The pair also face the small issue of spending hours on a bike every day. “Needless to say, it is a huge physical challenge having to cycle an average of 100 kilometres a day, but so far so good. No injuries or excessively sore butts,” he says, adding that there was no training at all prior to the start of the journey. Wu is, of course, being somewhat disingenuous about his fitness levels given his past walking and cycling endeavours.
Wu met Ving, who is more of a novice, on his trip to China. “I was the cameraman for David when he searched for his ancestral village during the cycle to China and the experience left me in awe,” he says. “I could feel the emotions that David went through, and was inspired. When I found out that he was going to attempt the Seven Wonders, I asked to join him. He asked me to think very carefully first, so I took about a month to decide. I dropped everything and here I am today. My motivation is to see the world and have an adventure while I’m still relatively young, to photograph and document the journey and ultimately to gain an amazing life experience.”

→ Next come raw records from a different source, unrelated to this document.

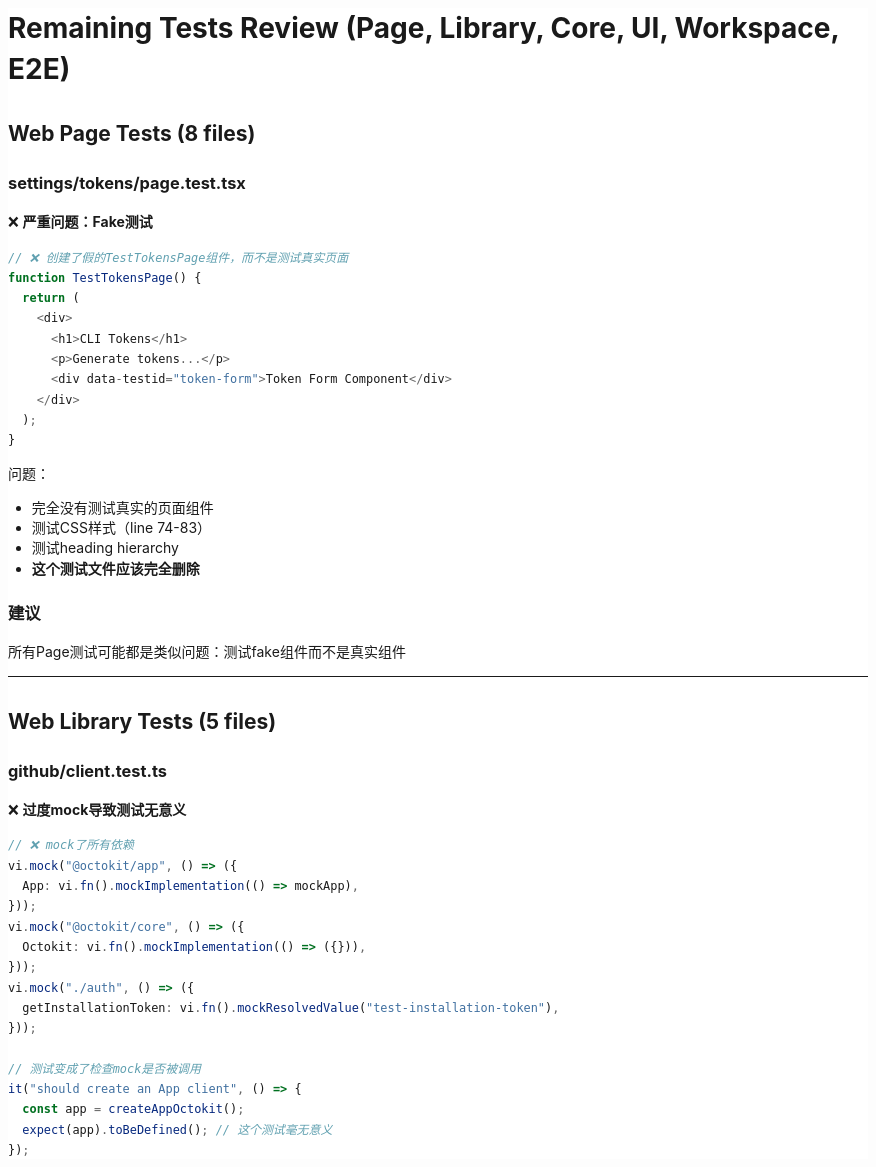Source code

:# Remaining Tests Review (Page, Library, Core, UI, Workspace, E2E)

## Web Page Tests (8 files)

### settings/tokens/page.test.tsx
❌ **严重问题：Fake测试**

```typescript
// ❌ 创建了假的TestTokensPage组件，而不是测试真实页面
function TestTokensPage() {
  return (
    <div>
      <h1>CLI Tokens</h1>
      <p>Generate tokens...</p>
      <div data-testid="token-form">Token Form Component</div>
    </div>
  );
}
```

问题：
- 完全没有测试真实的页面组件
- 测试CSS样式（line 74-83）
- 测试heading hierarchy
- **这个测试文件应该完全删除**

### 建议
所有Page测试可能都是类似问题：测试fake组件而不是真实组件

---

## Web Library Tests (5 files)

### github/client.test.ts
❌ **过度mock导致测试无意义**

```typescript
// ❌ mock了所有依赖
vi.mock("@octokit/app", () => ({
  App: vi.fn().mockImplementation(() => mockApp),
}));
vi.mock("@octokit/core", () => ({
  Octokit: vi.fn().mockImplementation(() => ({})),
}));
vi.mock("./auth", () => ({
  getInstallationToken: vi.fn().mockResolvedValue("test-installation-token"),
}));

// 测试变成了检查mock是否被调用
it("should create an App client", () => {
  const app = createAppOctokit();
  expect(app).toBeDefined(); // 这个测试毫无意义
});
```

The pair sleep in the cheapest guest houses they can find, or in the homes of friends and supporters. With room to carry just 30-35 kilogrammes on their bikes, they have sleeping bags but no tent. “Trust me, when one has cycled for 10 hours in a day, you’ll sleep well,” says Wu. “But often we need to fulfil other obligations such as writing updates or articles, responding to messages, planning the next day, archiving photos and editing before we sleep. There is plenty to do other than cycling.”

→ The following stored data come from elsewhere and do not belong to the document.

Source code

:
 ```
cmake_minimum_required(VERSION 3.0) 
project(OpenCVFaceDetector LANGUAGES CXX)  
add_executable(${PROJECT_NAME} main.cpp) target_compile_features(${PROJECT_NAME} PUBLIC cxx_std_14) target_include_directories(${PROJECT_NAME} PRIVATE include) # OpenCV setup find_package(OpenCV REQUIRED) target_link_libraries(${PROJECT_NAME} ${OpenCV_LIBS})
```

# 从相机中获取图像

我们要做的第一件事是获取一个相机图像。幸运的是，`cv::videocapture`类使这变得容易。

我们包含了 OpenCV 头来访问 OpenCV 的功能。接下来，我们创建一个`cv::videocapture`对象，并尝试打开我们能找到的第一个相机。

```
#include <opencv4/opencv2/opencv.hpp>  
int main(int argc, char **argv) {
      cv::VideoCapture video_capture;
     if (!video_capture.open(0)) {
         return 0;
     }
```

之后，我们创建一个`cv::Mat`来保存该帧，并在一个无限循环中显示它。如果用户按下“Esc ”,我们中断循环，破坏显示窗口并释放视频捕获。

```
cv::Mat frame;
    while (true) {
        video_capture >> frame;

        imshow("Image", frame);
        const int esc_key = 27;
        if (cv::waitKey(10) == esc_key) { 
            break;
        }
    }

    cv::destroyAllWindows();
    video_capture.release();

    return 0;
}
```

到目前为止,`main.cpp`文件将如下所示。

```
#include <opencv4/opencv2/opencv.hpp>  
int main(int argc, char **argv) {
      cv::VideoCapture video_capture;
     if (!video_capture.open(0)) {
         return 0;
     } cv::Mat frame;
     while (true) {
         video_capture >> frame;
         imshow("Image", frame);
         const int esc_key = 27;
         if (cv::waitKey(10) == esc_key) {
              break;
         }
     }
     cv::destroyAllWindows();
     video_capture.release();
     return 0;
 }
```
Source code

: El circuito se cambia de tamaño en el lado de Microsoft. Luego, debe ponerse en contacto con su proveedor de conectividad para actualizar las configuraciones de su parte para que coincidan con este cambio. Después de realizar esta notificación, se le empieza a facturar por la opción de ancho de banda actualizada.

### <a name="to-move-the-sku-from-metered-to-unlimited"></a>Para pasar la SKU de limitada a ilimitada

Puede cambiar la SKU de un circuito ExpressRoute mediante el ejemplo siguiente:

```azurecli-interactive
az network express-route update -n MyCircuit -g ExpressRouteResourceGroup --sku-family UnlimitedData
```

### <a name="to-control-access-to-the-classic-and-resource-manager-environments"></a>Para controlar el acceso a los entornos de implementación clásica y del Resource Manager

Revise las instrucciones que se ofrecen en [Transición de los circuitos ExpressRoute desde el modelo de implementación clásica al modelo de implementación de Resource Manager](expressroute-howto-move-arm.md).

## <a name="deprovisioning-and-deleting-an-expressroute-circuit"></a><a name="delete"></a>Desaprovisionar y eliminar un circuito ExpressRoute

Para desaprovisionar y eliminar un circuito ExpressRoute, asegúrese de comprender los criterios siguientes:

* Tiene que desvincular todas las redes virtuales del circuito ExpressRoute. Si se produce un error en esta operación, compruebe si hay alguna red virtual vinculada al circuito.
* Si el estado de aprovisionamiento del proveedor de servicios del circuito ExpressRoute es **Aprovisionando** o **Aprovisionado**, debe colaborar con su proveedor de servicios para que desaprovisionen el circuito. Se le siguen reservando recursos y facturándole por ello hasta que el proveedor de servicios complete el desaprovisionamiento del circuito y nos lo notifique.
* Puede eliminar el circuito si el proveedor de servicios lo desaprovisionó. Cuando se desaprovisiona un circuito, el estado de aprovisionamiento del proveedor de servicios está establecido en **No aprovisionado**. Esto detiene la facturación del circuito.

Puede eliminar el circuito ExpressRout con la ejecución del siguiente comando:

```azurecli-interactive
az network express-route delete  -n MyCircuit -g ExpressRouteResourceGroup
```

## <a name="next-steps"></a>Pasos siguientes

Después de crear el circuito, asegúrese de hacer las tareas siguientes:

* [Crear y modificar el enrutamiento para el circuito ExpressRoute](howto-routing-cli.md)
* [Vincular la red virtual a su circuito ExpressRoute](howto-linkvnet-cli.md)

Yet as plentiful as the challenges are, they are far outweighed by the rewards of experiencing the world slowly and up close, whether it’s the mystical pagodas of Myanmar or the smile of a child running along beside them.
Wu says it’s the people they will remember the most. “The kindness and hospitality have been amazing. We have seen how a genuine smile, a firm handshake, and a warm hug can open doors and take you places. We also get to dispel misconceptions about certain countries and their people. And we delight in seeing how we have been able to affect quite a number of folks back home to initiate fundraising activities on their own. That’s a huge bonus and we hope to infect more in the future. We like this positive aspect of society best.”
When they are lucky enough to have Wi-Fi connection, they check in with their support network back home. Wu worries about his 81-year-old mother, who is still coming to terms with her son’s journey, while Ving spends a lot of time reassuring his anxious girlfriend via WhatsApp. Besides food, family and friends, Wu says he misses simple things like taking a drive on the weekend. “Simply put, we miss the Malaysian way of life. You can take the Malaysian out of Malaysia but you can’t take Malaysia out of the Malaysian, right?”
In the end, their journey is as life-changing for Wu and Ving as it is for the children they will help. “It has taught us to know our strengths and weaknesses,” says Wu. “And that the world isn’t really what you see on television. And that the goodness of the human being is very much alive and well.” It certainly is. Wu and Ving prove it every day.